As bodies decompose, their types and numbers of bugs and bacteria change. Deciphering the clues they provide could mean the difference between a closed case and an unsolved murder.
Michigan State University is using a more than $866,000 U.S. Department of Justice grant to help Detroit death-scene investigators examine these changing populations. The microbial communities may provide crucial details such as geographical location of death, gender, race, socioeconomic relations and more, said Eric Benbow, MSU entomologist and osteopathic medical specialist.
“We know how important the human microbiome, the bacteria, fungi and other microorganisms that live in your body, is to human health,” he said. “We, and other researchers, hypothesize that these communities play an equally important role in postmortem. We are the first university to work directly with medical examiners in this capacity, pioneering the collection of novel human microbiome information at the scene of death or during autopsy.”
Through the grant, which is being shared with Mississippi State University, MSU will work directly with the Wayne County Medical Examiners Office. When examiners are contacted to investigate a death scene, they will gather samples and use swab kits provided by MSU. The kits are then sent to MSU to be processed and then sequenced in a campus genomics lab.
Along with aiding the investigators with their cases, the researchers will be testing the viability of the fledgling approach and techniques, which traditionally have been relegated to bodies that have been donated to science.
“Donated bodies don’t work as well because they have been handled, cooled or frozen while being transported. This can influence and change the microbial communities,” said Benbow, an MSU AgBioResearch scientist. “Working with a large, metropolitan examiners office allows us to participate in investigations as they happen. It’s real-world, translational and real-time and may have immediate relevance and benefits.”
Benbow’s efforts are already seeing positive results. His lab was recently contacted to investigate a case unrelated to the Detroit partnership. His team gathered samples from the scene, in which the cause and time of death, as well as the suspect, were already known.
Knowing those key facts will allow Benbow to validate the data reflected by the bugs and bacteria found on and in the body.
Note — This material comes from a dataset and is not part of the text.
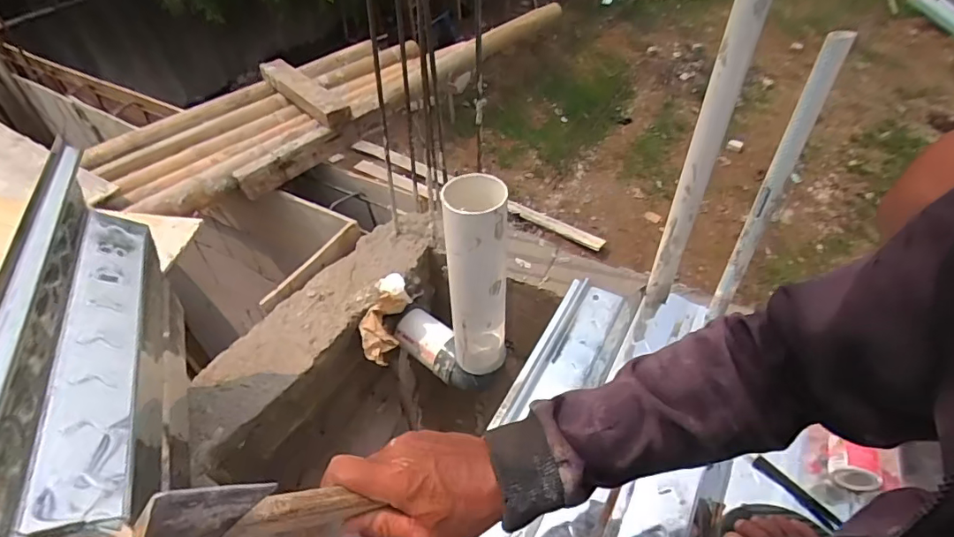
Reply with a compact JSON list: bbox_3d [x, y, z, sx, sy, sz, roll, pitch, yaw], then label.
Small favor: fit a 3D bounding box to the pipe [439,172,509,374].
[{"bbox_3d":[0.003,0.022,0.680,0.072,0.297,0.072,6,46,9],"label":"pipe"}]

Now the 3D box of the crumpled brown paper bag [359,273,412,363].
[{"bbox_3d":[-0.152,0.079,0.832,0.057,0.049,0.146,11,72,14],"label":"crumpled brown paper bag"}]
Because so many major facts were already established, he can glean better insights of the “microbial clock” and calibrate his tools to examine these communities.
“Imagine your microbial clock in terms of a town filled with different people with different jobs and activities; towns evolve with time, reflecting changes associated with the larger environment around them,” Benbow said. “When you’re living, you have a distinct community of bacteria. When you die and blood stops flowing that causes some microbes to flourish and others to perish. Two days later, those communities are different; seven days later, those communities have changed again.”
Through the Detroit partnership, Benbow will create a repository of the samples and data that he’s acquired from these microbial communities. By publicly sharing the findings, other scientists and cities can benefit from this novel approach.
Many of the techniques that Benbow is helping pioneer will be featured in a book he is editing. “Forensic Entomology: International Dimensions and Frontiers,” will publish this spring and include authors from around the world sharing how their research can help advance the field of forensic science.